Генерал от машинерии (Романецкий) - страница 101

А еще лучше — в корму, и кол настоящий, деревянный, заостренный, чтобы разодрал ей все внутренности, чтобы она визжала от боли, неотвратимо протыкаемая острием, пока бы оно, в конце концов, не вошло ей в глотку и не оборвало мерзкий визг…

Кирилл едва не задохнулся от ненависти и крепко зажмурился, чтобы не видеть ни валяющегося на стуле белого халата и нижнего белья, ни блистающей чистотою раковины водопровода, где эта стерва мыла руки, ни самой этой грязной суки…

А когда он открыл глаза, грязная сука смотрела на него едва ли не с испугом, как будто происходило то, чего она вовсе не запланировала, а то, что произошедшее пять минут назад было ею запланировано — так и к гадалке не ходи!

— Что, сегодня я тебе не понравилась, крепкий кадр?

Голос ее почти дрожал, и это несомненно была дрожь, порожденная стремом.

И Кириллу стало совсем плохо. Ненависть слетела с его души, будто оборванный ветром лист с дерева, а взамен явился стыд, острый, едкий, жгучий…

И в самом деле, она-то тут причем? Да, она совратила его, но ведь Единый для того и создал женщин, чтобы они совращали мужчин. Или пытались приручить. Как диких зверей для собственной защиты. К тому же, он-то, Кирилл, все время — даже в момент наивысшего насл… наказания — помнил, что где-то в стенах лазарета (может быть, даже за этой вот стеной) лежит та, что не побоялась рискнуть своей жизнью ради него, ради того, чтобы он мог сейчас изменить и себе, и ей, и Светлане…

Потом он подумал, что власть этой голубоглазой дьяволицы над ним не поддается объяснению — иначе бы он ни за что не стал трахать ее в такой момент. Наверное, подобных в древние времена жгли на кострах и правильно делали, потому что от них одна беда, брошенные жены и дети, разорившиеся предприниматели, порушенные судьбы, загубленные жизни…

Но тут ему стало совсем стыдно, ибо он попытался переложить сейчас на нее собственную вину, объяснить ее властью собственную сексуальную несдержанность, как… как… как ханжа, как святоша, кол ему в дюзу!
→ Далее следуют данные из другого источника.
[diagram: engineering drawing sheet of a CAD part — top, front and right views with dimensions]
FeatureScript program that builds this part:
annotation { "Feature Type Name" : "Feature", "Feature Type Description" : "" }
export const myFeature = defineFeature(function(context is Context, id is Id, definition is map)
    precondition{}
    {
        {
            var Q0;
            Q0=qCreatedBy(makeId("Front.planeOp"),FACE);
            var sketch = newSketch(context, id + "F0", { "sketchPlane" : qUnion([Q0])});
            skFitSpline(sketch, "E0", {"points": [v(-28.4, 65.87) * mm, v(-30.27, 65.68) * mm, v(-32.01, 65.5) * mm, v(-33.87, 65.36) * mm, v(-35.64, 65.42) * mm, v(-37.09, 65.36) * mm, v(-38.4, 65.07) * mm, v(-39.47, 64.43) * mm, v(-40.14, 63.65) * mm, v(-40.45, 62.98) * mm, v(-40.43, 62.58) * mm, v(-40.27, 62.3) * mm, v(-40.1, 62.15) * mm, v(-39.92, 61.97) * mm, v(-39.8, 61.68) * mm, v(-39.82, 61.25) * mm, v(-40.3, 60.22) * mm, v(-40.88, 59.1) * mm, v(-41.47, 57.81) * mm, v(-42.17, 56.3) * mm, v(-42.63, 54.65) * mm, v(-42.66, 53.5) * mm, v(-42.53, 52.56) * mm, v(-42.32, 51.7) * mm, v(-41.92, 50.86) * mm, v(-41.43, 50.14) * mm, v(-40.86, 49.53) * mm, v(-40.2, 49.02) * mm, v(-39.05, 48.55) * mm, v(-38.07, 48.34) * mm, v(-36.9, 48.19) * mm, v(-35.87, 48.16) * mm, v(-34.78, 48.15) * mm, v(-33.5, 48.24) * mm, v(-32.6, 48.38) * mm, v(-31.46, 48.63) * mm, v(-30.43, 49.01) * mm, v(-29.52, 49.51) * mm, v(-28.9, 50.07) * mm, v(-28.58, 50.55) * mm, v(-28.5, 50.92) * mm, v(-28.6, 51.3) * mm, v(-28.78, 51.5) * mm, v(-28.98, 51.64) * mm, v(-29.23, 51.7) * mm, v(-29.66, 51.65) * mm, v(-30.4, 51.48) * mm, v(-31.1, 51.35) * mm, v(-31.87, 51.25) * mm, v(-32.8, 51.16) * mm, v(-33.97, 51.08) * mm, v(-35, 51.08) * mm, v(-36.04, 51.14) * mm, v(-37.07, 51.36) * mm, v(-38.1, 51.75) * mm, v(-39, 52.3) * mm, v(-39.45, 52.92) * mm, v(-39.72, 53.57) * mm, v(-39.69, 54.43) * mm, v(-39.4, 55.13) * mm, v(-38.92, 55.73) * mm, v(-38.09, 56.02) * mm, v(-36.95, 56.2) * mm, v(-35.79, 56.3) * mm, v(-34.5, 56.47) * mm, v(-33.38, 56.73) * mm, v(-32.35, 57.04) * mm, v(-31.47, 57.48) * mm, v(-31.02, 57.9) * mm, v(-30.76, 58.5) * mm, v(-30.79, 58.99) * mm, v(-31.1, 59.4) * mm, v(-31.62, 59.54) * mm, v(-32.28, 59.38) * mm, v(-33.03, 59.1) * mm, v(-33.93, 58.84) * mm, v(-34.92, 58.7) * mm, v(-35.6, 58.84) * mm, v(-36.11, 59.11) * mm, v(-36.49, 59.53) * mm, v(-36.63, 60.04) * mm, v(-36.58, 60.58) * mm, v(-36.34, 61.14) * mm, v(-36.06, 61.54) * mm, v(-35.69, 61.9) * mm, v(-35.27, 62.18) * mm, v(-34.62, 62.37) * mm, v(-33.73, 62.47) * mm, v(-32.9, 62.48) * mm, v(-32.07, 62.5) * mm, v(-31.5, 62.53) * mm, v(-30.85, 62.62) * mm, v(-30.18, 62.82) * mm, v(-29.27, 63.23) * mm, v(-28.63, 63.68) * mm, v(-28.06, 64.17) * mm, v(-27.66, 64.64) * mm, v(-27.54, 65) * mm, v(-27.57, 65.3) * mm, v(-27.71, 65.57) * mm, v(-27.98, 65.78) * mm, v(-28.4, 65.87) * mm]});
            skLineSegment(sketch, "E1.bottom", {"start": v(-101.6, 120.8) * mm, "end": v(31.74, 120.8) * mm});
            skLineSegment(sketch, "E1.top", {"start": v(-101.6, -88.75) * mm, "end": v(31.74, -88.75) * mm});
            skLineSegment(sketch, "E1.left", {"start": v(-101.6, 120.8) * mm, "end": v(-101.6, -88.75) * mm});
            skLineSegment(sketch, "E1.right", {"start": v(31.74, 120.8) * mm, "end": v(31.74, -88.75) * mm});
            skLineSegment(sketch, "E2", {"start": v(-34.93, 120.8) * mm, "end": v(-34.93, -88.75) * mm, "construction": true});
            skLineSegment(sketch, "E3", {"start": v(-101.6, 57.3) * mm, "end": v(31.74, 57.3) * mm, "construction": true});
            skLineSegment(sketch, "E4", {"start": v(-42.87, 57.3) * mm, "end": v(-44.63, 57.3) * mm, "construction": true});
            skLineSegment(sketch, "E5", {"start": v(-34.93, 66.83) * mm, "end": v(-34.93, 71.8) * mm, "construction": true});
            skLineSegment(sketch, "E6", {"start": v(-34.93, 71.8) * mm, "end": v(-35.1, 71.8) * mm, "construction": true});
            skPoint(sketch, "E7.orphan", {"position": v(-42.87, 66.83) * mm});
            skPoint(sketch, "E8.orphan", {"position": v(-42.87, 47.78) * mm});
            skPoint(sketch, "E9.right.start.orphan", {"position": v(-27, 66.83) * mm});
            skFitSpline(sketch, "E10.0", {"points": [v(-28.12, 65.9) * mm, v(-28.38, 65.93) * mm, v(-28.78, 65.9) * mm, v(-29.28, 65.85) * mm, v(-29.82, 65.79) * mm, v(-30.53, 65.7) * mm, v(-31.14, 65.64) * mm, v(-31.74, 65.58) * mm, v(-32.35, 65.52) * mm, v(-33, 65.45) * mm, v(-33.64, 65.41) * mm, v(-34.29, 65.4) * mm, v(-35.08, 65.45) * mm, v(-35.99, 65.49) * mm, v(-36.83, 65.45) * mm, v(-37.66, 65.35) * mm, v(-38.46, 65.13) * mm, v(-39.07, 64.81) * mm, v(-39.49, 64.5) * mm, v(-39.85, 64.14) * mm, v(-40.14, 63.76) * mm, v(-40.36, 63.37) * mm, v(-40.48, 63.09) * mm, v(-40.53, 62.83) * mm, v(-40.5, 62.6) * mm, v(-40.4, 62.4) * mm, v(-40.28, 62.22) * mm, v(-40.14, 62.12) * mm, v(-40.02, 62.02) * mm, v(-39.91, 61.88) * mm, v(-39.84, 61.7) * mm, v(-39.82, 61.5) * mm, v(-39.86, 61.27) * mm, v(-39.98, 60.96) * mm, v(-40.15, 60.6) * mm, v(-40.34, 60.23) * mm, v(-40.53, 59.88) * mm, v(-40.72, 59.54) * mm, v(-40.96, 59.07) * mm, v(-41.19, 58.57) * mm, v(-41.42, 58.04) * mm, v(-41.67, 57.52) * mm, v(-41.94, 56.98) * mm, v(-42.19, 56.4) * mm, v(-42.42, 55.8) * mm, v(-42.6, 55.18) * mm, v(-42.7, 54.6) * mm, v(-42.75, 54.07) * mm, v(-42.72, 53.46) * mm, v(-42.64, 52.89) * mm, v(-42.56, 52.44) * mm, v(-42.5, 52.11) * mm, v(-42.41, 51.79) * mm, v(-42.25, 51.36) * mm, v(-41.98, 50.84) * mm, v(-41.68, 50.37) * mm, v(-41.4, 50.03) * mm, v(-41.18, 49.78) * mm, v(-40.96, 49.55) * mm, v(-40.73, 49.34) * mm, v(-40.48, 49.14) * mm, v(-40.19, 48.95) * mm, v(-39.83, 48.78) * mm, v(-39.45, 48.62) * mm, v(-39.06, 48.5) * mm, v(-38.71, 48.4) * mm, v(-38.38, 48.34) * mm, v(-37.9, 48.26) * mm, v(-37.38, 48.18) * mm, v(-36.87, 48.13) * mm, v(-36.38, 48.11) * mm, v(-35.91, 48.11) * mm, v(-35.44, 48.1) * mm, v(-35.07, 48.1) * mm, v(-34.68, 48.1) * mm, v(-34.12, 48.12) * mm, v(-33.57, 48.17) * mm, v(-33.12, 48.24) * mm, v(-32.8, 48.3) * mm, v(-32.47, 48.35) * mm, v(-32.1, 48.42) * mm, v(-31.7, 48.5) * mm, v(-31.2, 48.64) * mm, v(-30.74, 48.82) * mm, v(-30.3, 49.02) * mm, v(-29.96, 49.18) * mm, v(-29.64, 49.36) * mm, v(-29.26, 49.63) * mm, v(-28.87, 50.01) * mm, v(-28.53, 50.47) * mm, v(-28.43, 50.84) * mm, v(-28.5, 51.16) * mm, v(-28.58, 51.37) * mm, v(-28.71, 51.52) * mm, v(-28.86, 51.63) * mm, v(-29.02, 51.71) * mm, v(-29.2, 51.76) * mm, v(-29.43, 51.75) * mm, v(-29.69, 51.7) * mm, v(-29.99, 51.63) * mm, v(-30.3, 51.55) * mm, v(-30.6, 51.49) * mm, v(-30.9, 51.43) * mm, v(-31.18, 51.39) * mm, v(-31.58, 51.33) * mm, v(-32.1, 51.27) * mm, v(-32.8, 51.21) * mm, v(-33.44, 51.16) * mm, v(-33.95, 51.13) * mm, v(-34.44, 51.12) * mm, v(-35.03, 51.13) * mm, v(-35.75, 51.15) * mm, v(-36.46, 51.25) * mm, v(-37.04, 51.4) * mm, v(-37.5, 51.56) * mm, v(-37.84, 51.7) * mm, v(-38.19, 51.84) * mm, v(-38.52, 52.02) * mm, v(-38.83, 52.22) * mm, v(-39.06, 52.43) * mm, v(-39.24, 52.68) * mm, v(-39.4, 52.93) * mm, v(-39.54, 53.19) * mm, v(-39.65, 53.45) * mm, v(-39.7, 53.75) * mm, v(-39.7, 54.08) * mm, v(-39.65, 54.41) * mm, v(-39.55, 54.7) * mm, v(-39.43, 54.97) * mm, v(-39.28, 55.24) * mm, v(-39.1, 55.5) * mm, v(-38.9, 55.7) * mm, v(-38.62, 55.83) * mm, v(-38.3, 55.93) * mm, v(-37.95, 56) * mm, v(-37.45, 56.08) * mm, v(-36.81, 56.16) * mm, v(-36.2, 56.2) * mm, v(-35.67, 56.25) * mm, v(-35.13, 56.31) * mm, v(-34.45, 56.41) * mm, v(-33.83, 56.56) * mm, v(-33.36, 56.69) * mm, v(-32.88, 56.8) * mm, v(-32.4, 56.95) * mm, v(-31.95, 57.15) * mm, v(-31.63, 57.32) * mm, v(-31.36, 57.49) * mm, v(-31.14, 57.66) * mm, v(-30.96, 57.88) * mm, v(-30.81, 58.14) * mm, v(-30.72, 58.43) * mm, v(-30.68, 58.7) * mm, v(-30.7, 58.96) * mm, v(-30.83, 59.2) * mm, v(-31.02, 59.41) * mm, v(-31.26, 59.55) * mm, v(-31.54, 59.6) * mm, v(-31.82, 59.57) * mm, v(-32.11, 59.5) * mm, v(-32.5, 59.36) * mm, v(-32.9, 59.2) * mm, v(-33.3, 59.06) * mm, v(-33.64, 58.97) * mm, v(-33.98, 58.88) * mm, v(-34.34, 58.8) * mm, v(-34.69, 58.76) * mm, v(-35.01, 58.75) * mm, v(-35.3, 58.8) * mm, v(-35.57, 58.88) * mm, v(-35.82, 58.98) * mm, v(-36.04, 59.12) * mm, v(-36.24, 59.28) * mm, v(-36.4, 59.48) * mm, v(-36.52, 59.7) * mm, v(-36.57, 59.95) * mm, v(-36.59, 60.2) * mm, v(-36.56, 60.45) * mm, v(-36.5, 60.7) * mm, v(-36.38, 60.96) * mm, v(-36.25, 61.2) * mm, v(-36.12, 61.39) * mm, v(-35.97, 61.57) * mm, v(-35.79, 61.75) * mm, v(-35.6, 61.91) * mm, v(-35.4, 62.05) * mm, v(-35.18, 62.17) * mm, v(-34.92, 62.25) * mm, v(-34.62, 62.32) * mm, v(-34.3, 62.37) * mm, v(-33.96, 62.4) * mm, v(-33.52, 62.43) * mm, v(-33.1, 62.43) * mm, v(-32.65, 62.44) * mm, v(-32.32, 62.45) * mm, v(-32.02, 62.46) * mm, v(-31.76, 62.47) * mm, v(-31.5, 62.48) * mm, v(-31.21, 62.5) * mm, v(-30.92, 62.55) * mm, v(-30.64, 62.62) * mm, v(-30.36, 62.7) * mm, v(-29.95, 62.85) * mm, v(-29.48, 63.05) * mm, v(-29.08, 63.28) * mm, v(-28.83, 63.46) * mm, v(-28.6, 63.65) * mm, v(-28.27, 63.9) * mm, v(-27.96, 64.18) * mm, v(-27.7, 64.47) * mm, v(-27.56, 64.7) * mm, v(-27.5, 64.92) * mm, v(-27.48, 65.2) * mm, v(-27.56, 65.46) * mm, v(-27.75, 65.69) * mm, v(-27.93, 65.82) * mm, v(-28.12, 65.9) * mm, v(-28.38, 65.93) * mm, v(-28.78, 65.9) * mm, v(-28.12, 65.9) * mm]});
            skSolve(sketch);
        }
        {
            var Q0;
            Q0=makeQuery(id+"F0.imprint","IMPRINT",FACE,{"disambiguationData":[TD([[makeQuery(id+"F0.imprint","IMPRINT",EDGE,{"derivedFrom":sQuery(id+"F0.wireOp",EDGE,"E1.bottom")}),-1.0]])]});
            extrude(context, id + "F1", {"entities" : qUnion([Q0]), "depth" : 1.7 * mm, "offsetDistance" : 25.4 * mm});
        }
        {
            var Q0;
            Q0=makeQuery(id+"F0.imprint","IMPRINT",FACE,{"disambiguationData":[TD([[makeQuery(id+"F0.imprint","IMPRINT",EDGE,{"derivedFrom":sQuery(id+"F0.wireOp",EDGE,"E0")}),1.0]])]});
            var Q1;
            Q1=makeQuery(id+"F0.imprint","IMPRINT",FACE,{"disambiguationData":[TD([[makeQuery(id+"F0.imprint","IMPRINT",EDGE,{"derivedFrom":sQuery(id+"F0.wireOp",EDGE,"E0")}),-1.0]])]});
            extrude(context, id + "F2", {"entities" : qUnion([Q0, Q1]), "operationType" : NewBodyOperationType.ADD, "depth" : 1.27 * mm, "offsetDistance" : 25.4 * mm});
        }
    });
Он молча встал с кушетки, молча оделся и, выходя, сказал одно только слово:

— Прости!

И было совершенно не понятно, кому он сказал это — то ли себе, то ли ей, то ли той, что спала сейчас в одном из лазаретных помещений, то ли той, кого и на планете этой не было.

И весь вечер ему было плохо…

Плохо ему было и сейчас.

Он пытался объяснить себе, что это тоска. Тоскливо ему без Ксанки. Он настолько привык к ее молчаливому присутствию рядом, что чувствует себя как будто голым. Только и всего. А что еще можно сказать себе, если душа похожа на кровоточащий кусок мяса, по-собачьи выгрызенный из только что зарезанного и освежеванного барана?